__What you need to do__: The lines to return are the one containing "Identify the document" and all that follow it in the entries below, duplicated exactly and nothing else.

Stored data entries
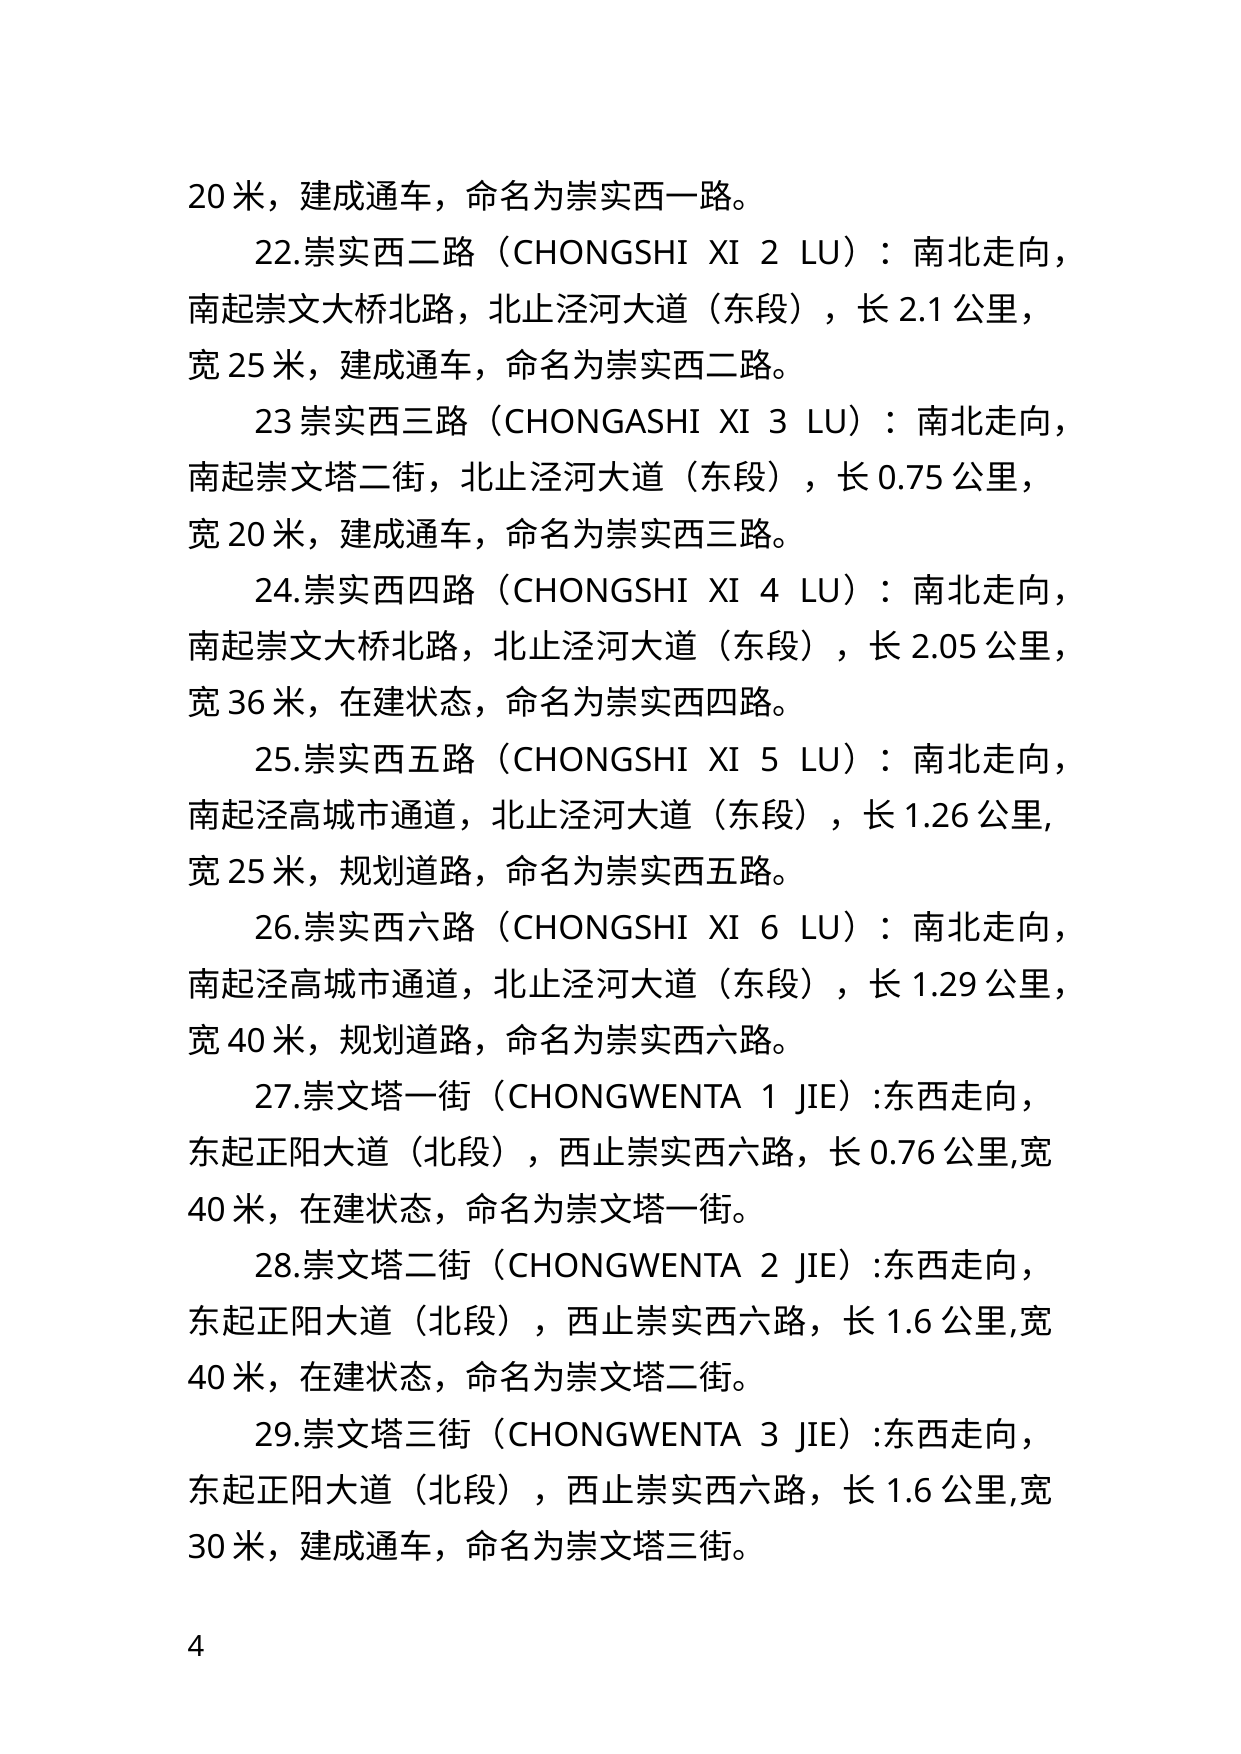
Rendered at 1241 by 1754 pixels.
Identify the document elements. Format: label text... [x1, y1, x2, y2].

text 24.崇实西四路（CHONGSHI XI 4 LU）：南北走向，南起崇文大桥北路，北止泾河大道（东段），长2.05公里，宽36米，在建状态，命名为崇实西四路。 [187, 556, 1053, 724]
text 25.崇实西五路（CHONGSHI XI 5 LU）：南北走向，南起泾高城市通道，北止泾河大道（东段），长1.26公里,宽25米，规划道路，命名为崇实西五路。 [187, 724, 1053, 893]
text 26.崇实西六路（CHONGSHI XI 6 LU）：南北走向，南起泾高城市通道，北止泾河大道（东段），长1.29公里，宽40米，规划道路，命名为崇实西六路。 [187, 893, 1053, 1062]
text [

__Response below__:
Identify the document elements. Format: label text... [x1, y1, x2, y2].

text 24.崇实西四路（CHONGSHI XI 4 LU）：南北走向，南起崇文大桥北路，北止泾河大道（东段），长2.05公里，宽36米，在建状态，命名为崇实西四路。 [187, 556, 1053, 724]
text 25.崇实西五路（CHONGSHI XI 5 LU）：南北走向，南起泾高城市通道，北止泾河大道（东段），长1.26公里,宽25米，规划道路，命名为崇实西五路。 [187, 724, 1053, 893]
text 26.崇实西六路（CHONGSHI XI 6 LU）：南北走向，南起泾高城市通道，北止泾河大道（东段），长1.29公里，宽40米，规划道路，命名为崇实西六路。 [187, 893, 1053, 1062]
text [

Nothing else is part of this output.